What doesn’t change of course is that each of us as individuals fears death in a particular set of circumstances where we are closer to or farther away from the actual reality of death; and where we have either considerably more or considerably less to lose when we do shuffle off this mortal coil.

Then the part where all religious denominations impart that which is understood: immortality and/or salvation…in one or another configuration of the “afterlife”.

Of course there is then the paradox where millions upon millions of the faithful have thought themselves into believing in immortality and salvation, yet they exhibit all the signs of being terrified in the face of death “here and now” that any number of nonbelievers do.

Why are they not able to sink down into the comfort and consolation that comes from knowing that infected or not, dying or not, the “Lord is thy Shepherd”?

Though, sure, to the extent that Buddhists here can in fact calm themselves down by thinking and feeling the sort thing that Namgyal has managed, they are clearly a hell of a lot better off than I am.

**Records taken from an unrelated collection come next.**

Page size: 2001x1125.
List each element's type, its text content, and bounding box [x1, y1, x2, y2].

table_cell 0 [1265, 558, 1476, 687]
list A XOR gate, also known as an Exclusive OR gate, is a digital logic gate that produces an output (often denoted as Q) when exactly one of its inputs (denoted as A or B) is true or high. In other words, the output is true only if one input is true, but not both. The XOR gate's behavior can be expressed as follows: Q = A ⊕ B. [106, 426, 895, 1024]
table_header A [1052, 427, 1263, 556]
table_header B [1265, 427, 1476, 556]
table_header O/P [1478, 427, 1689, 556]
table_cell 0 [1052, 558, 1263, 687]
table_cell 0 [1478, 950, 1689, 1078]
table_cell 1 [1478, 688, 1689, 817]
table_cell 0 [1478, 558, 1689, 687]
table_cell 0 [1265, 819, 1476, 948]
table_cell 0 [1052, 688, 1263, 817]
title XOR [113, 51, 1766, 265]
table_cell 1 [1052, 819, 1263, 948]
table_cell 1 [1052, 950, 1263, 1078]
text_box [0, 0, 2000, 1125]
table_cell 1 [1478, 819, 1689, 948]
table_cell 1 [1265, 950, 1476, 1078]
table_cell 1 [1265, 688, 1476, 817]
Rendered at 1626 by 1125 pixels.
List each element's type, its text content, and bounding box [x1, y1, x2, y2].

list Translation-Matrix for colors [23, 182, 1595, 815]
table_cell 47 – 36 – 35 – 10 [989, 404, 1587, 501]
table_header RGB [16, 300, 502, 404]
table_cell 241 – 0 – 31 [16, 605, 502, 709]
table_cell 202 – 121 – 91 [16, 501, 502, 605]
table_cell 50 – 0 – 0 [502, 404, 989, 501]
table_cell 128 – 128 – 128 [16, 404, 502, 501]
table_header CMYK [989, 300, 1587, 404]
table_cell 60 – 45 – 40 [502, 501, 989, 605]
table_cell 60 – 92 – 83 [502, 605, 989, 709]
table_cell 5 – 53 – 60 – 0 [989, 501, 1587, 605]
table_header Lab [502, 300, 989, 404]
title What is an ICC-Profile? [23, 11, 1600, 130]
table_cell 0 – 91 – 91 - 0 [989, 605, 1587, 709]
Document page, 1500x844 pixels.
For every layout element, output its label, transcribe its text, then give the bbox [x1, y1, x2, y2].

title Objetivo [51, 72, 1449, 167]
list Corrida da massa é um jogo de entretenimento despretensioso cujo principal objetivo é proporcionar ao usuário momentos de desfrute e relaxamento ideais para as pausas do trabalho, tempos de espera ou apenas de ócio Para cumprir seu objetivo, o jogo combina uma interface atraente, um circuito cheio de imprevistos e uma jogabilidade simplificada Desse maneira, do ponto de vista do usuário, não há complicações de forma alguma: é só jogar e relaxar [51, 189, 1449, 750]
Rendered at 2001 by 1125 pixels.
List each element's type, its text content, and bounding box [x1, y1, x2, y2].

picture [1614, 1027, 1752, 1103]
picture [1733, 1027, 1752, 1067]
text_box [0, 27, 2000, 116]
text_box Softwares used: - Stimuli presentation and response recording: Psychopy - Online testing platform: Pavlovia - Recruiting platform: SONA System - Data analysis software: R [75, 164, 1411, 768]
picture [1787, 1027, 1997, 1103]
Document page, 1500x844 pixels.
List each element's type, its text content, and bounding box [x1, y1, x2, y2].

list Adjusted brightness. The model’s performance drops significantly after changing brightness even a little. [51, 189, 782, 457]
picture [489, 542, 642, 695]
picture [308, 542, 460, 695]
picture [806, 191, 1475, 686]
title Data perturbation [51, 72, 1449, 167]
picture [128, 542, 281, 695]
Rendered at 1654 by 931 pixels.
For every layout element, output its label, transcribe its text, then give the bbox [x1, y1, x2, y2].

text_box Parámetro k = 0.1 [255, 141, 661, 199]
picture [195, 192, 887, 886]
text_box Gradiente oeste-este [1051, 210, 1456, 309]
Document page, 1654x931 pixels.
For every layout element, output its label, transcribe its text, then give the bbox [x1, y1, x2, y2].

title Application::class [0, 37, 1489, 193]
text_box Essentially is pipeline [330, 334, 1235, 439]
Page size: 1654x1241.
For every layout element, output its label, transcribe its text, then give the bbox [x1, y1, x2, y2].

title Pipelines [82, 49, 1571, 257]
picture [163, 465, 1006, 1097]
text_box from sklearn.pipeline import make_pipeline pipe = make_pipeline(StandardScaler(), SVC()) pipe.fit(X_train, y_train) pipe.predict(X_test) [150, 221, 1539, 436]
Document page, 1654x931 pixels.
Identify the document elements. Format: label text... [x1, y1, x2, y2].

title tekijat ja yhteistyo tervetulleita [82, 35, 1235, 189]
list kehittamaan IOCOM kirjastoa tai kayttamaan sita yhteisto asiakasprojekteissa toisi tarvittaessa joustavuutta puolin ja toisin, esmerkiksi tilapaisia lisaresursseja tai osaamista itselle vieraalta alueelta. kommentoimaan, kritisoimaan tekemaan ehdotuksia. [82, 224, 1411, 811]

He’s back, of course, to plucking bits of ‘information’ about a belief system he knows little about and cannot possibly learn anything about by ‘analysing’ mini-quotes from a primarily experiential system.

[see post above, though really there’s no need]

It strikes me as trolling.

Consider Psilocybin which "can occasion mystical-type experiences having substantial and sustained personal meaning and spiritual significance”. If it can help patients with terminal cancer as has been experimentally demonstrated [see below], maybe it can help you.

hopkinsmedicine.org/Press_r … taries.pdf

maps.org/other-psychedelic-rese … r_patients

Yes, there’s a way to reduce the fear of death that is now getting current and supportive scientific research backign it up.

If we look at a statement like this…

one might this this a viable option for old iamb.